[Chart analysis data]
=== Begin Enclosure ===

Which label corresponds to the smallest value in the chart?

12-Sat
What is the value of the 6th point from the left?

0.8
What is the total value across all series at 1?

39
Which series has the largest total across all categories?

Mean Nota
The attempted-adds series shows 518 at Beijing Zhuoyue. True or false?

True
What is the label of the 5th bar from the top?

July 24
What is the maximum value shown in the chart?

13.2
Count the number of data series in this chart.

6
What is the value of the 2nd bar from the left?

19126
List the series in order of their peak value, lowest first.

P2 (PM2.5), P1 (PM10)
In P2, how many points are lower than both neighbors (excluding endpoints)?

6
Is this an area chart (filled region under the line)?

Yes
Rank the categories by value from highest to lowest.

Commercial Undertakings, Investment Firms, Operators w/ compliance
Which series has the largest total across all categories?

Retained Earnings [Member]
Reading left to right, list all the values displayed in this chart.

=== End Enclosure ===

**Problem requirements**
How many lines in the items contain the word "What"? Matches must have the same case; reply with the number alone.

**Result for this exercise**
5